Client Overview
Client: Independent builder exploring a new company in agriculture
Industry: Agritech
Problem: Build a low-cost ESP32-based camera fleet that takes periodic crop photos and stores them in the cloud automatically.
The Challenge
The client needed a MicroPython-based solution that could run natively on the ESP32-CAM. However, no available firmware supported camera drivers cleanly, and bootloading compatible firmware was a constant blocker. The client also wanted full handoff documentation so they could expand or modify the solution on their own after delivery.
Our Approach
We researched firmware variants that included camera support, tested uploadability on multiple ESP32 boards, and selected a version that could be modified for this use case. Then we designed a lightweight NodeJS server to handle image uploads securely, giving the MicroPython ESP32 a simple endpoint for pushing photos.

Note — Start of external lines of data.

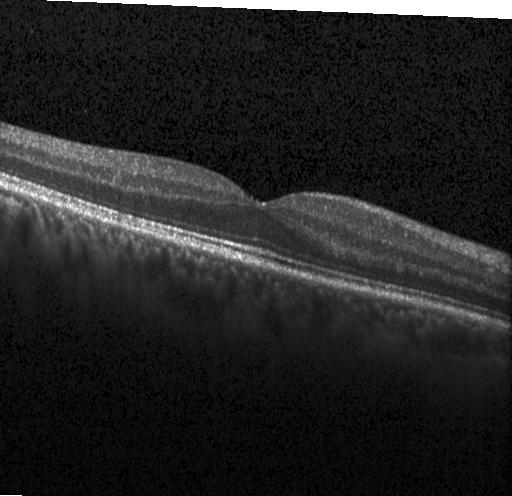

Impression: neither choroidal neovascularization, diabetic macular edema, nor drusen.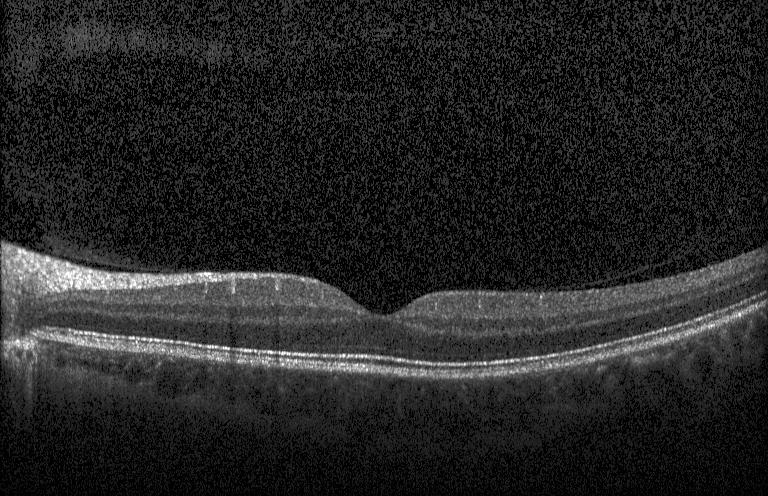
OCT line scan. Fovea-centered. Heidelberg Spectralis.
Finding: neither choroidal neovascularization, diabetic macular edema, nor drusen.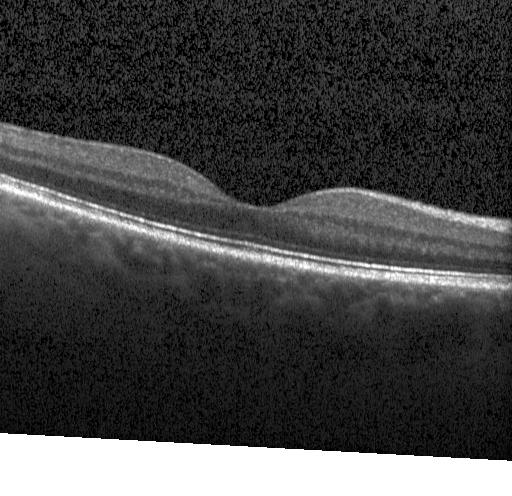 Macular OCT: no CNV, DME, or drusen.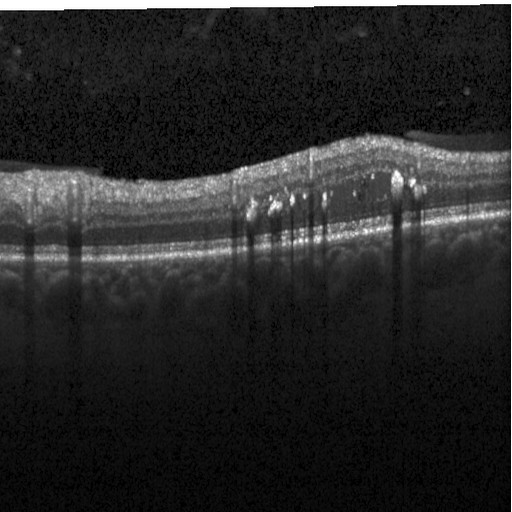
OCT B-scan. Centered on the fovea
Diabetic macular edema (DME).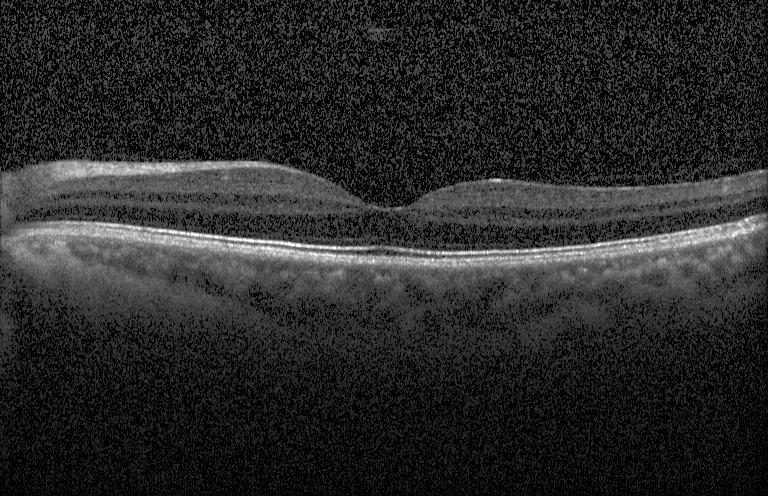

Dx: no CNV, DME, or drusen.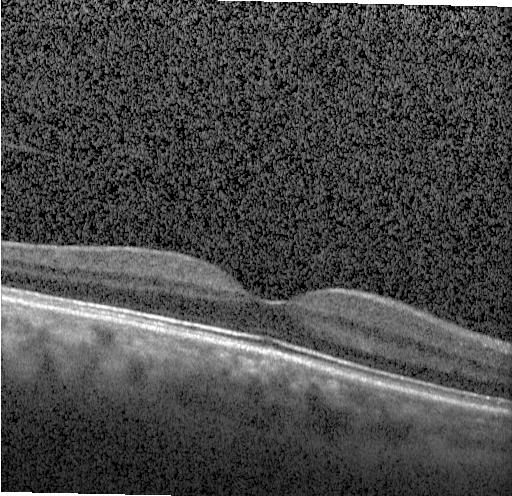

SD-OCT; Heidelberg Spectralis OCT system; retinal OCT cross-section
Macular OCT: no choroidal neovascularization, diabetic macular edema, or drusen.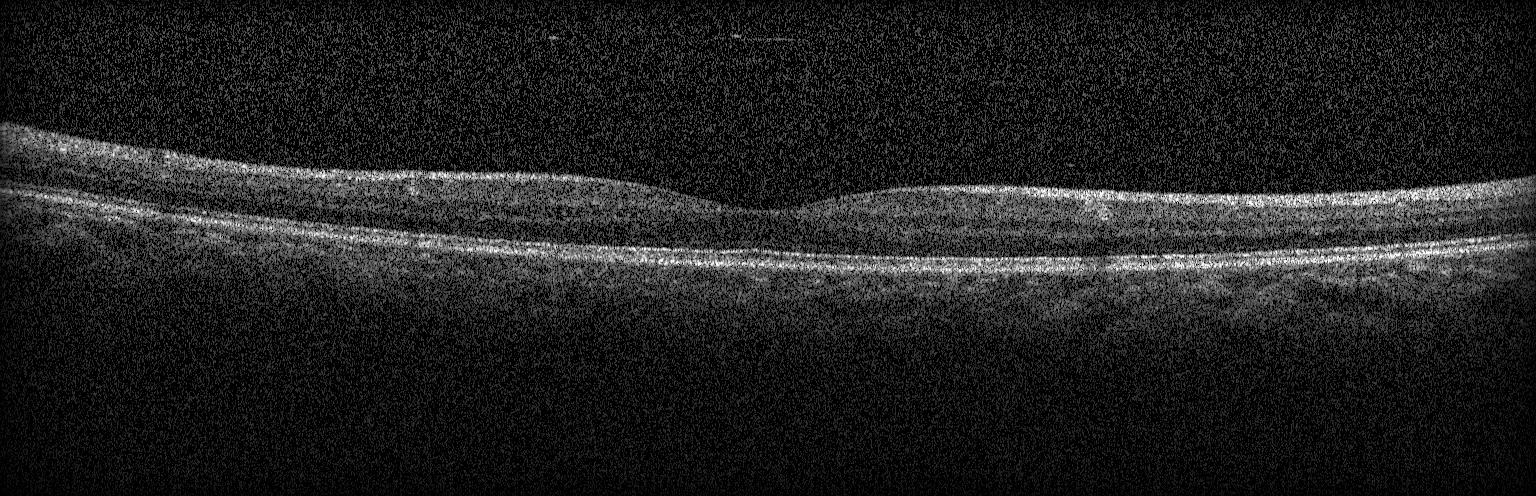

Optical coherence tomography B-scan · fovea-centered
Diagnosis: no evidence of CNV, DME, or drusen.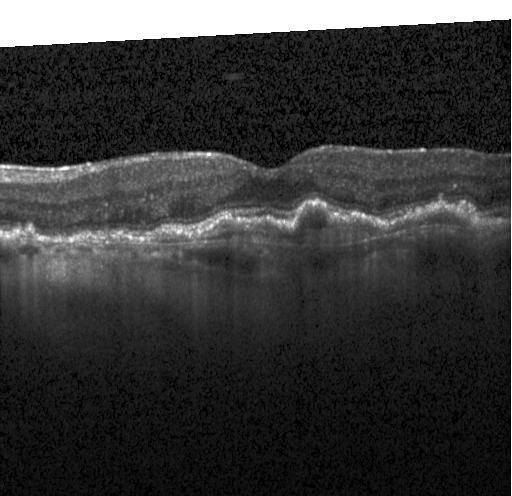 Optical coherence tomography scan, spectral-domain optical coherence tomography. Assessment: a choroidal neovascular membrane.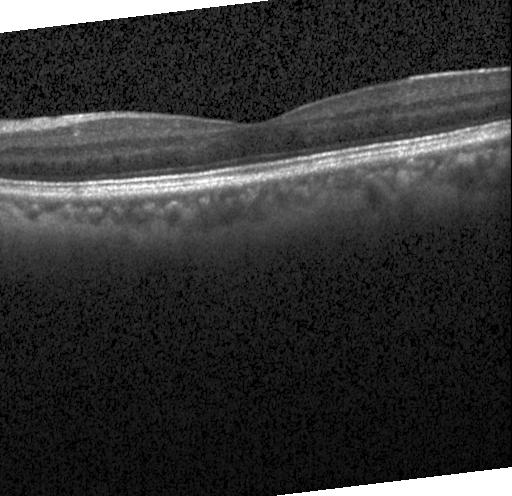 Optical coherence tomography B-scan · fovea-centered
The scan shows no CNV, no DME, and no drusen.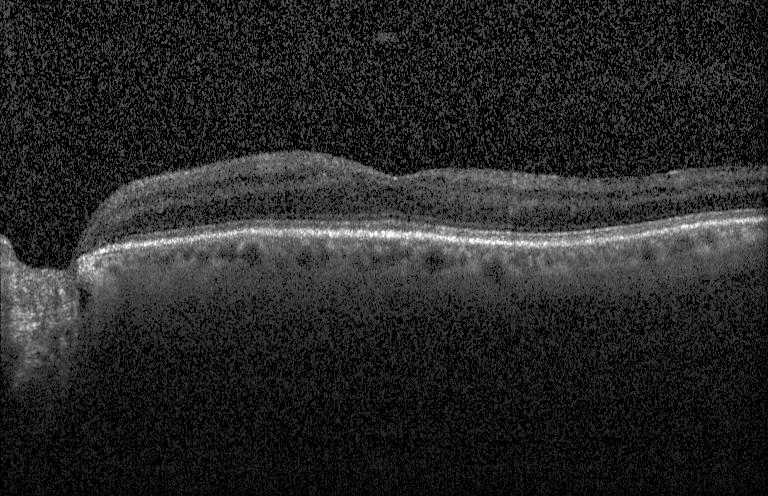

OCT B-scan; Heidelberg Spectralis; SD-OCT; macular scan
Impression: no choroidal neovascularization, no diabetic macular edema, and no drusen.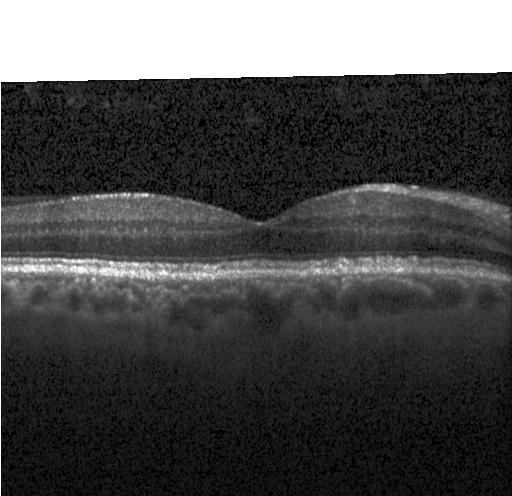

SD-OCT · retinal OCT cross-section. Assessment: no CNV, no DME, and no drusen.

Technologies, Tools, and Platforms Used
- ESP32-CAM running MicroPython
- NodeJS middleware
- AWS EC2
- Amazon S3 for image storage
We chose NodeJS as the middleware because ESP32s can't natively authenticate with AWS S3. By handling authentication and upload on a lightweight EC2 instance, the ESP32s stayed lean, secure, and focused only on image capture and transmission.
The Solution
- Found and tested a semi-compatible MicroPython firmware with camera support
- Modified and flashed firmware onto the ESP32-CAM successfully
- Wrote MicroPython code to capture images every 5 seconds and send them to the NodeJS middleware
- Created NodeJS server to receive and upload images to an AWS S3 bucket
- Added automation and error handling to run the ESP32s continuously without needing manual intervention or replugging
The Outcome
The system ran successfully, capturing and uploading high-resolution photos to AWS S3 every 5 seconds. The client was able to monitor image flows in real-time and confirmed the full pipeline met their goals. The final setup was well-documented and easy to scale.
Client Feedback
The client found the architecture easy to understand and confirmed they could continue building on it without further support.
Impact
The total cost to run the system for 10 devices was under $3 per month on AWS. This proved the system could scale affordably and was ideal for early-stage agritech experimentation.